As this and other odd images passed through my head, I stood standing in the train even though more and more seats became empty as we journeyed on, and at one point, I was offered a seat by a man who was getting off – how polite! After another hour, my stop was come, the last on the line, and I alighted, mentally drained from yet another evening of loafing around the city soliciting men who were the same universally but never seemed good enough for me, for my vainglorious body, a ritual that I called an ordeal.
Why did I play it out, then? Because I was hopeful, but don’t ask me what I was hopeful for or hopeful about because I have no idea. As the doors shut behind me with a plastic secularism, I paused for a moment’s wonderment as I always did, looking down at the street in which all the houses were mine, whose windows were all open and through all of which flowed a dull, orange glow of a mob of halogen bulbs, the abundance reeking of decay and death.
I decided I would sleep in the third house on the left tonight, the one I called Jacopo after Jacopo Belbo, poor conflicted Belbo. Then again, it didn’t matter: after the women had died, the men had moved to other parts of the city, slowly but with a steadiness that was both geographic and consistent. When I came across this street, I found all the rooms empty behind all the doors, and decided to stay on here, in these tombs, secretly wishing my increasing fatigue would push me to do something about my plight, an undead man-woman.
Mostly, I wondered what it meant to be anything less than a man in a world without any women. Beyond the walls, womanhood meant conflict simply because it meant a lot of things, and each choice therein was mired in conflicts both social and political. Within the ambit of these walls, on the other hand, it meant some kind of loss to not be a whole, and that oneness of being was lost to me because I was both and neither: I was trapped in the middle of a fight, and the fight was flaking, like a magical fog that was slowly disappearing and my sword was gnashing nothing, my shield blocking nothing, and soon, the enemy had deserted me. I was an unworthy opponent.
All the men were at a loss to understand what was really going on while some of them sincerely believed the aliens were finally here; none of them know that they were completely isolated and destined only to die, not unto any greatness or martyrdom but just death, myself included. They surrendered their will to the city itself, no longer incentivized to initiate anything, their hearts parched of any kind of freedom, and they walked the roads like zombies, as if simply to get from one point to another.
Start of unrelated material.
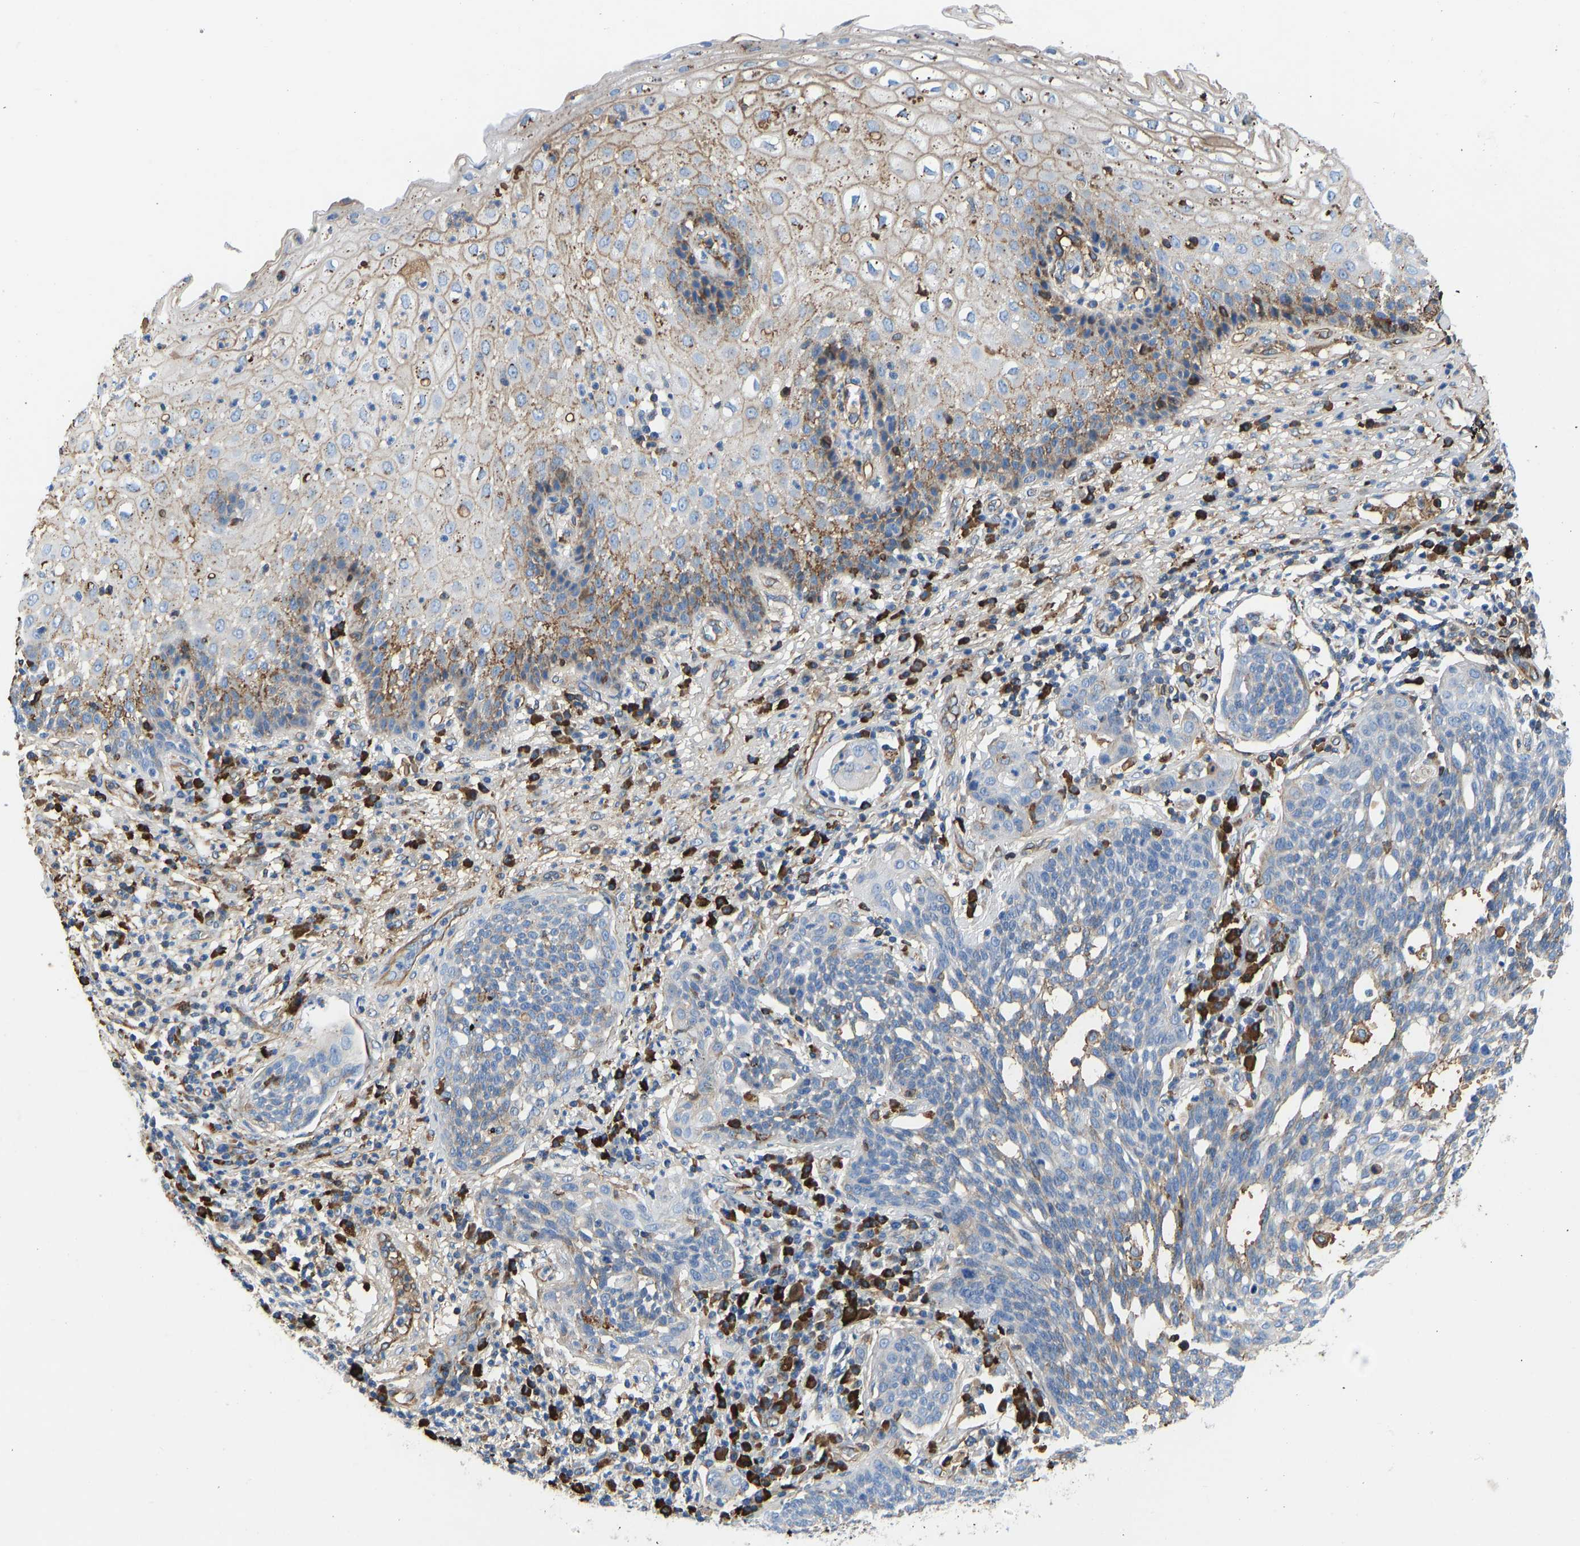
{"staining": {"intensity": "negative", "quantity": "none", "location": "none"}, "tissue": "cervical cancer", "cell_type": "Tumor cells", "image_type": "cancer", "snomed": [{"axis": "morphology", "description": "Squamous cell carcinoma, NOS"}, {"axis": "topography", "description": "Cervix"}], "caption": "Immunohistochemistry (IHC) histopathology image of human cervical squamous cell carcinoma stained for a protein (brown), which reveals no staining in tumor cells. (Stains: DAB immunohistochemistry with hematoxylin counter stain, Microscopy: brightfield microscopy at high magnification).", "gene": "HSPG2", "patient": {"sex": "female", "age": 34}}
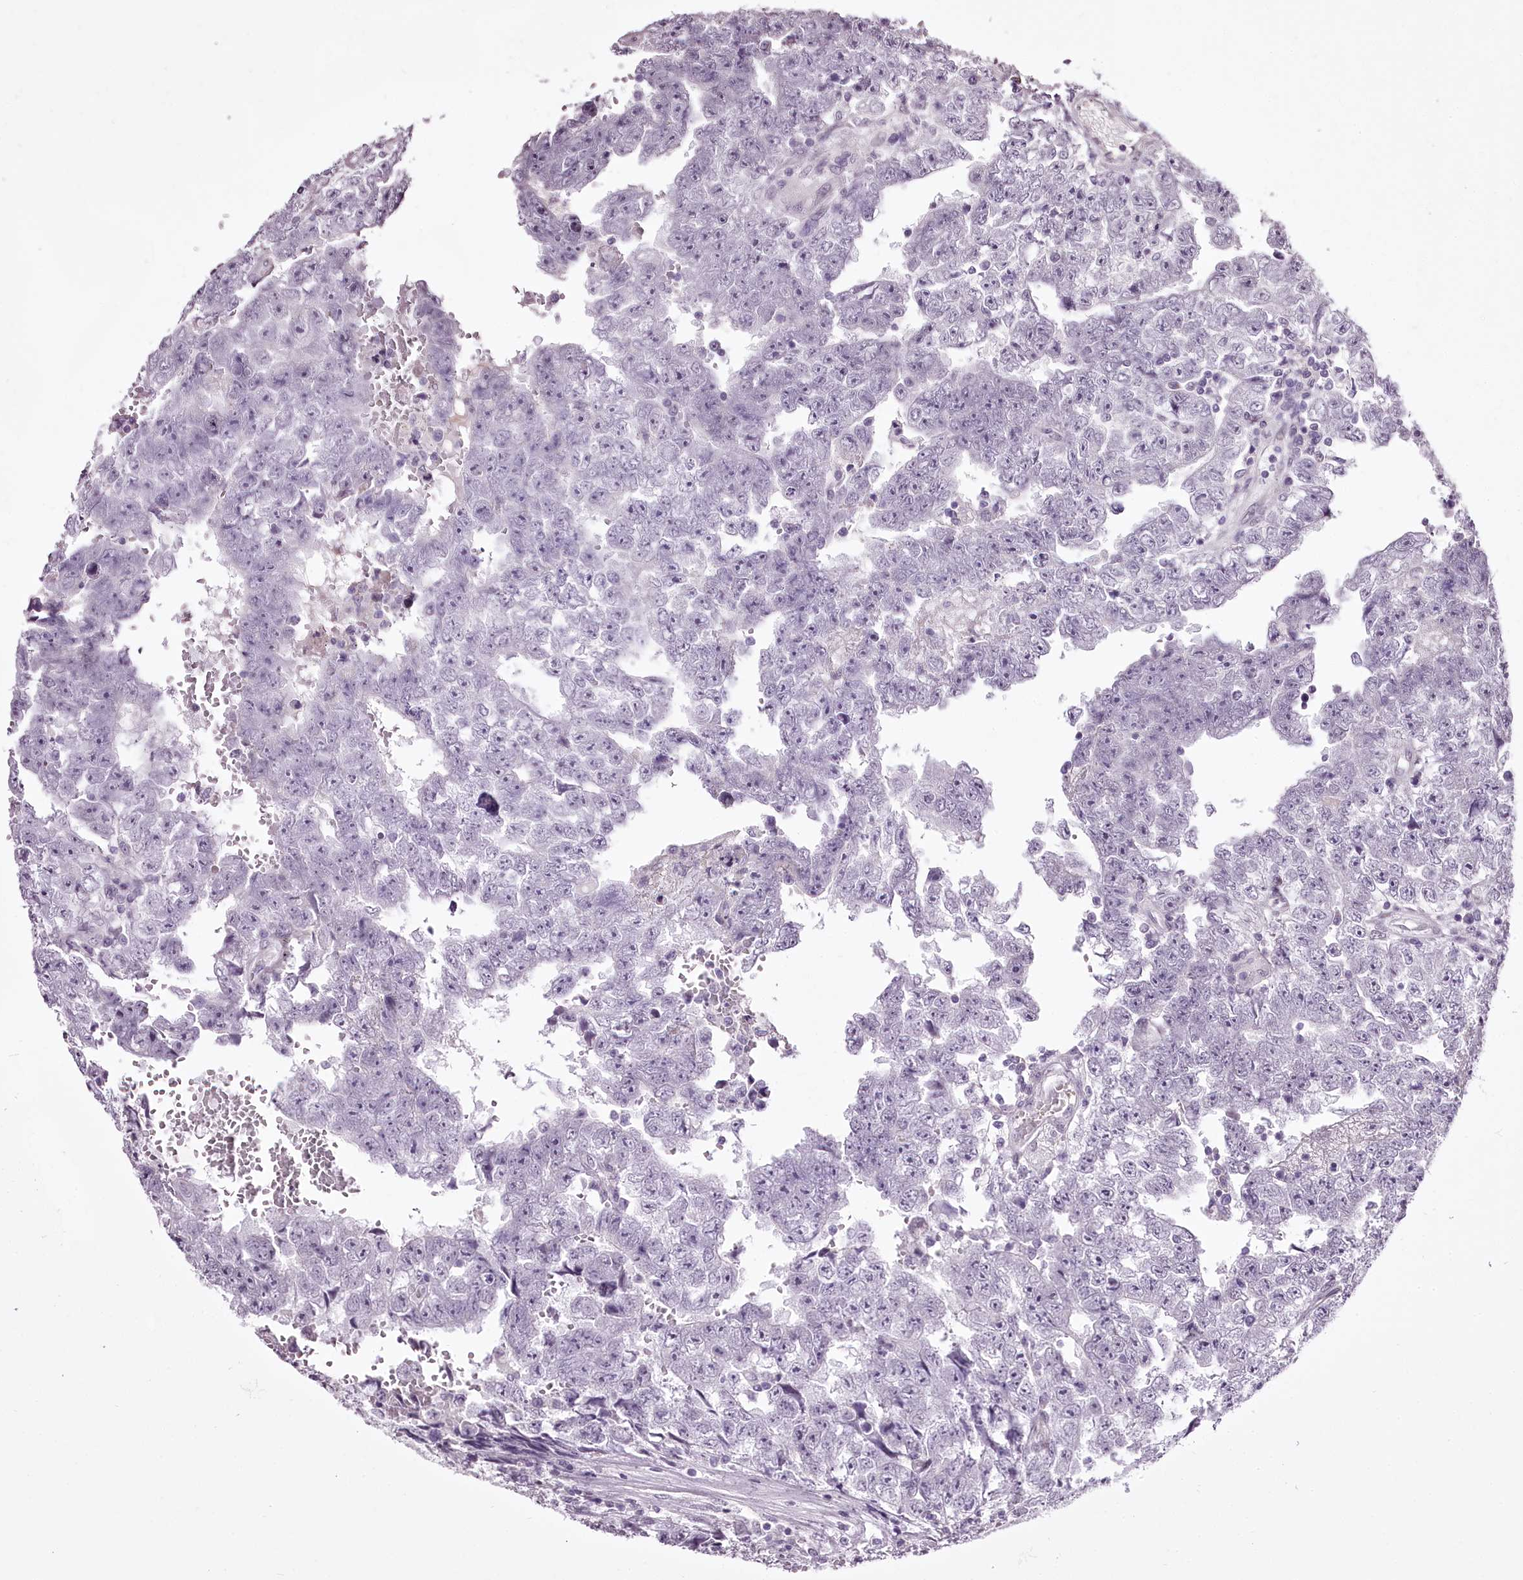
{"staining": {"intensity": "negative", "quantity": "none", "location": "none"}, "tissue": "testis cancer", "cell_type": "Tumor cells", "image_type": "cancer", "snomed": [{"axis": "morphology", "description": "Carcinoma, Embryonal, NOS"}, {"axis": "topography", "description": "Testis"}], "caption": "This image is of testis cancer stained with IHC to label a protein in brown with the nuclei are counter-stained blue. There is no positivity in tumor cells.", "gene": "C1orf56", "patient": {"sex": "male", "age": 25}}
The shops were all shut for business and opened for rationing and all the supplies were tallied and stocked in a warehouse, away from fire and water, guarded by a small group of police officers. At the beginning of each week, queues would form outside the building for the next seven days’ supply of food, beer and chocolate; there were other small establishments that still sold anything, but when money wasn’t going anywhere or coming from anywhere, it ceased to mean anything.
Death, of course, was the greatest nullifier.